The PEOPLE, etc., respondent, v. Edward GIBSON, appellant.
Appeal by the defendant from a judgment of the Supreme Court, Nassau County (Grella, J.), rendered May 15, 2015, convicting him of robbery in the second degree, grand larceny in the fourth degree, and criminal possession of stolen property in the fifth degree, upon a jury verdict, and imposing sentence.
ORDERED that the judgment is affirmed.
Viewing the evidence in the light most favorable to the People (see People v. Contes, 60 N.Y.2d 620, 621), we find that it was legally sufficient to establish the defendant's guilt beyond a reasonable doubt. Moreover, in fulfilling our responsibility to conduct an independent review of the weight of the evidence (see CPL 470.15; People v. Danielson, 9 NY3d 342, 349), we nevertheless accord great deference to the jury's opportunity to view the witnesses, hear the testimony, and observe their demeanor (see People v. Mateo, 2 NY3d 383, 410; People v. Bleakley, 69 N.Y.2d 490, 495). Upon reviewing the record, we are satisfied that the verdict of guilt was not against the weight of the evidence (see People v. Romero, 7 NY3d 633, 644–645).

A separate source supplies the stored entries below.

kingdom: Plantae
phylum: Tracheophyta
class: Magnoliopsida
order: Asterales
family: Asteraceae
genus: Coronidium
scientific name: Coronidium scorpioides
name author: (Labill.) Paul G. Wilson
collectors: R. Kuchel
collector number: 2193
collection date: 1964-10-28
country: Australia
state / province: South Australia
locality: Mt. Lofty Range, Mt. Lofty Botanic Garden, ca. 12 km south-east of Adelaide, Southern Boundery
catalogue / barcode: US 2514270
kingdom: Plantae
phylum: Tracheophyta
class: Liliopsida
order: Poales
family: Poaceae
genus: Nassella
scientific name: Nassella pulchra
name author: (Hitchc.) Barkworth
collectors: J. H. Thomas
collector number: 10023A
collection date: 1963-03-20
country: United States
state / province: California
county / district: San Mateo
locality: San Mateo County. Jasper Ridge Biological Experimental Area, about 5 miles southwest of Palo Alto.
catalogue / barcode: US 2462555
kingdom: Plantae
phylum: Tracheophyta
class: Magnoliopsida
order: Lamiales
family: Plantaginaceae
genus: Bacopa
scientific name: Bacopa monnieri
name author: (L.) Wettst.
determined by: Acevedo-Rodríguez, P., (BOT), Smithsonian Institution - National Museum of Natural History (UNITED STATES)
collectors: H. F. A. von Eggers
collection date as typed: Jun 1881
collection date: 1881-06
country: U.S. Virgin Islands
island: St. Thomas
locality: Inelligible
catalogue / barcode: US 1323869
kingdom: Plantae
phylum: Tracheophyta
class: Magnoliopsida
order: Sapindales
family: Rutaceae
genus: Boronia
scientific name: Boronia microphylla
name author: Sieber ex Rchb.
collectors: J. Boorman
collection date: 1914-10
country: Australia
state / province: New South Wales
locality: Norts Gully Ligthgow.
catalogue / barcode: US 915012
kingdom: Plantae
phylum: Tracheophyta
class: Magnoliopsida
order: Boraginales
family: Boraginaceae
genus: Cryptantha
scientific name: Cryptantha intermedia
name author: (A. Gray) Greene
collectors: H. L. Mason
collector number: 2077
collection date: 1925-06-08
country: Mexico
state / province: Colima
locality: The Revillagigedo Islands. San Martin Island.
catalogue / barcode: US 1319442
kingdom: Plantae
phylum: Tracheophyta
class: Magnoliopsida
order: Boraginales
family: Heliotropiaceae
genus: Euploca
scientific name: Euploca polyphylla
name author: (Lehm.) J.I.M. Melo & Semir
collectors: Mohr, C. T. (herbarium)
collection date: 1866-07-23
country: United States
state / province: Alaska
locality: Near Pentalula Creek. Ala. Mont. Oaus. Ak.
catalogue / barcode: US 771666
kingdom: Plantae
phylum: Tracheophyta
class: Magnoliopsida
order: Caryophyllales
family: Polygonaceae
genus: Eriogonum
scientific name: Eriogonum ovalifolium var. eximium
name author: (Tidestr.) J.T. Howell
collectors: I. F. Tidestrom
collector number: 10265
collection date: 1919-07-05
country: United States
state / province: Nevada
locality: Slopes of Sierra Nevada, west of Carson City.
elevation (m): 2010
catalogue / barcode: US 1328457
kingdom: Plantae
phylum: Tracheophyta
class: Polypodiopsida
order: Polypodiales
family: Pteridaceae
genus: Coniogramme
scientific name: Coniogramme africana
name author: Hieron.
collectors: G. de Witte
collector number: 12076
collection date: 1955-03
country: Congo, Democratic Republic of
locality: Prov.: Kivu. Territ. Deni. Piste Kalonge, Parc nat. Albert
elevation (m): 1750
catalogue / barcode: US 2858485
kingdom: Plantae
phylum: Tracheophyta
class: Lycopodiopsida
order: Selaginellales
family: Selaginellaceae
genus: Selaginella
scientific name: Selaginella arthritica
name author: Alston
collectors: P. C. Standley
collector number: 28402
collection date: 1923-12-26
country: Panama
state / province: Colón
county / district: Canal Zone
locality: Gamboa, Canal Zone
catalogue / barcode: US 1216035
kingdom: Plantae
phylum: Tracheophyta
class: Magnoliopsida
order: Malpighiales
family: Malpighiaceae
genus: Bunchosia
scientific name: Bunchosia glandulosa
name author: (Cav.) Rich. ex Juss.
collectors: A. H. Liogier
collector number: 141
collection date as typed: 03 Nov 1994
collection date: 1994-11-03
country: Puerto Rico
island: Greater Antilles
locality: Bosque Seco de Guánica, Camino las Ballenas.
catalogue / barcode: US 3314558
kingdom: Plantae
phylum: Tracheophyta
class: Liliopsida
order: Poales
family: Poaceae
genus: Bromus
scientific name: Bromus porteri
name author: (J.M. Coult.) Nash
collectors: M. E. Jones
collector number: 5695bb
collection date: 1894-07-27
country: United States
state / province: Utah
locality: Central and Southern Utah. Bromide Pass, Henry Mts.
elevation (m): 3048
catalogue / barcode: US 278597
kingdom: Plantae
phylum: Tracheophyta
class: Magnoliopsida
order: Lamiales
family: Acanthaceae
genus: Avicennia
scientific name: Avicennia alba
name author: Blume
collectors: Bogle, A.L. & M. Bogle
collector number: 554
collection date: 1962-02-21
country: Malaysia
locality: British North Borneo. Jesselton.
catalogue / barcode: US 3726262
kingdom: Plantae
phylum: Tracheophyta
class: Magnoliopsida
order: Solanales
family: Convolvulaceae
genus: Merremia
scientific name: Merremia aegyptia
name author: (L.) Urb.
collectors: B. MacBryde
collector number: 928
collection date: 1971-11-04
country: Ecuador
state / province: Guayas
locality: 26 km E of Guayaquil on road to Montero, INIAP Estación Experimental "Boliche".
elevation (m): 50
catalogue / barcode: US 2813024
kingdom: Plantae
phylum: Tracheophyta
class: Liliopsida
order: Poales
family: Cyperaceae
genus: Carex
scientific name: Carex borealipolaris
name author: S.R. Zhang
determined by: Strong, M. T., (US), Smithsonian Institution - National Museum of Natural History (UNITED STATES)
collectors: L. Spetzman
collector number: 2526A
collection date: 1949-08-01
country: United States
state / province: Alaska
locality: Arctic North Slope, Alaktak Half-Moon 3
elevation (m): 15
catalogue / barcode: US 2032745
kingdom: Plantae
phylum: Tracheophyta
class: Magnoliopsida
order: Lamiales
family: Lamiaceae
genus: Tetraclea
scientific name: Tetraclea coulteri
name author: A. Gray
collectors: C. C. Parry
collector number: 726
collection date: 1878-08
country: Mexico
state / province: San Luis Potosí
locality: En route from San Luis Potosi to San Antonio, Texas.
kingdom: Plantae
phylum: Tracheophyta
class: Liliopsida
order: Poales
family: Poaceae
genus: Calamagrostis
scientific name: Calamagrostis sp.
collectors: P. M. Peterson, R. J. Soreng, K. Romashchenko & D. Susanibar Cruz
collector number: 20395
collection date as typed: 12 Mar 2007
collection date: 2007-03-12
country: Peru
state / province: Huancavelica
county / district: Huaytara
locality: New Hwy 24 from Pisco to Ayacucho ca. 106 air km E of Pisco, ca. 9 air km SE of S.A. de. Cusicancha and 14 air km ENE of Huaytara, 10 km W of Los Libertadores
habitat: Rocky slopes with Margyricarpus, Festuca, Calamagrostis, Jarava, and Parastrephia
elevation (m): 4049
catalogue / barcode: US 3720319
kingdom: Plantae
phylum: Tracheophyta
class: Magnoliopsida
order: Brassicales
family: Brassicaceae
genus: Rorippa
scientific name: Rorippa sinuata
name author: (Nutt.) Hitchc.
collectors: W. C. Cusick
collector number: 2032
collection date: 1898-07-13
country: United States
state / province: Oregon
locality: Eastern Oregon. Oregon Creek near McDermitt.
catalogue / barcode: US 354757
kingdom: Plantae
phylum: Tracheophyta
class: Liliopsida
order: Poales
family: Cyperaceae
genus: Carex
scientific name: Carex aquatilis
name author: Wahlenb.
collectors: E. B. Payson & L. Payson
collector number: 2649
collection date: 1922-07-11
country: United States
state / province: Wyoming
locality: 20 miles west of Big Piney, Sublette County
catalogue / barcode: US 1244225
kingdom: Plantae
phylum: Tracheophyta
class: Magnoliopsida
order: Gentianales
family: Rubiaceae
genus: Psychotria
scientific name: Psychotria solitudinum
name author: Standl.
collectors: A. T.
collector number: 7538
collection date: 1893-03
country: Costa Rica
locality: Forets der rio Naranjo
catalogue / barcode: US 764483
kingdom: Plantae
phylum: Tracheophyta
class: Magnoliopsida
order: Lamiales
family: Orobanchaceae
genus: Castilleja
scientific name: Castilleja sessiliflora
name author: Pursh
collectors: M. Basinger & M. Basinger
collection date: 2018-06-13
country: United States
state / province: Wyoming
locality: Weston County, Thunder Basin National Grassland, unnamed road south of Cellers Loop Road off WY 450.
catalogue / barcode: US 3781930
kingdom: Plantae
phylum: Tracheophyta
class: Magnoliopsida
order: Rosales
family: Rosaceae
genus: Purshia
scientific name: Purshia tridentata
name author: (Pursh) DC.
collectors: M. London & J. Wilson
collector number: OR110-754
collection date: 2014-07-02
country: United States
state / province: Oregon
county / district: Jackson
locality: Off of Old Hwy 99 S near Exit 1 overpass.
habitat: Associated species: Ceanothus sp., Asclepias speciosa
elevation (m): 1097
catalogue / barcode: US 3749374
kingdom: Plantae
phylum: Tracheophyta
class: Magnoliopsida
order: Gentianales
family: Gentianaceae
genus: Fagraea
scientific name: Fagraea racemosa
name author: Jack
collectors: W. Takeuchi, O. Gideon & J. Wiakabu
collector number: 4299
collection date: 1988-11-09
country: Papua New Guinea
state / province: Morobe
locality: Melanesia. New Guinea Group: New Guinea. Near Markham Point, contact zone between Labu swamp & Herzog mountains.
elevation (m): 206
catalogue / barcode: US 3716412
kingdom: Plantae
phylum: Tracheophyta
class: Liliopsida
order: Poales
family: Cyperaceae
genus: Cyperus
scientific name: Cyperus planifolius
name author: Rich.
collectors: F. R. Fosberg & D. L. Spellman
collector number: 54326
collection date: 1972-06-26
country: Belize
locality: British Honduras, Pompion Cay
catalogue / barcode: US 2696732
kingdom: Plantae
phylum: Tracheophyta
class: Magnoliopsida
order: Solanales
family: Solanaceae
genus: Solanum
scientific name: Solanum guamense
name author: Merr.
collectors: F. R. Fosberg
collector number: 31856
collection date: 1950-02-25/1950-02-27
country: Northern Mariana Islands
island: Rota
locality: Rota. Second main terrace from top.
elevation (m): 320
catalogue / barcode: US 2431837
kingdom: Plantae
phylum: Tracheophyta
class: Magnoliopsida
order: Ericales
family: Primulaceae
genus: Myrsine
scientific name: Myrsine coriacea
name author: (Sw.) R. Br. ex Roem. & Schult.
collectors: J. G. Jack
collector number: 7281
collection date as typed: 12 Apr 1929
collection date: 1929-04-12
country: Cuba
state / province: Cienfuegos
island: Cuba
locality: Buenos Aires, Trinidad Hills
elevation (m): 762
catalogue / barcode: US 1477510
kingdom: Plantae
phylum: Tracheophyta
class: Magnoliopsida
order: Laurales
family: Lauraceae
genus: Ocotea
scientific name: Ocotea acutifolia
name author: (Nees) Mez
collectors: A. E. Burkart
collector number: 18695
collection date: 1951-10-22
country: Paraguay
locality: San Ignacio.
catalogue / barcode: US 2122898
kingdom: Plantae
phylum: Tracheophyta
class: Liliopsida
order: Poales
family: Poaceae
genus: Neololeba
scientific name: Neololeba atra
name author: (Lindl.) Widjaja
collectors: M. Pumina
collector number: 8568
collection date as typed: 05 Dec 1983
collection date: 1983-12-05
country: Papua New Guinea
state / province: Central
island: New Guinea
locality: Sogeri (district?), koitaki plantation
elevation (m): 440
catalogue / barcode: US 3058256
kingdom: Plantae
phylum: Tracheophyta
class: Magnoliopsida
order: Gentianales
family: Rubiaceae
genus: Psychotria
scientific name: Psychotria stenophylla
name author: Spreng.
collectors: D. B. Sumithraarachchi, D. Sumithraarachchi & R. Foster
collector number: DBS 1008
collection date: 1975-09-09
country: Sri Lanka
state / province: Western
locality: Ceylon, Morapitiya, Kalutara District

The defendant's contention that the Supreme Court failed to comply with the procedure for handling jury notes set forth by the Court of Appeals in People v. O'Rama (78 N.Y.2d 270, 277–278) with respect to one of several jury notes is unpreserved for appellate review (see People v. Ramirez, 15 NY3d 824, 825–826; People v. Fabers, 133 AD3d 616, 617; People v. Santiago, 117 AD3d 759, 760). Contrary to the defendant's contention, the alleged failure to comply with the O'Rama procedure did not constitute a mode of proceedings error which would obviate the preservation requirement because it is evident from the record that the court fulfilled its core responsibilities under CPL 310.30 by providing defense counsel with meaningful notice of the content of the jury note at issue (see People v. Nealon, 26 NY3d 152; People v. Deokoro, 137 AD3d 1297, 1298; People v. Fabers, 133 AD3d at 618). Moreover, we decline to reach the contention in the exercise of our interest of justice jurisdiction.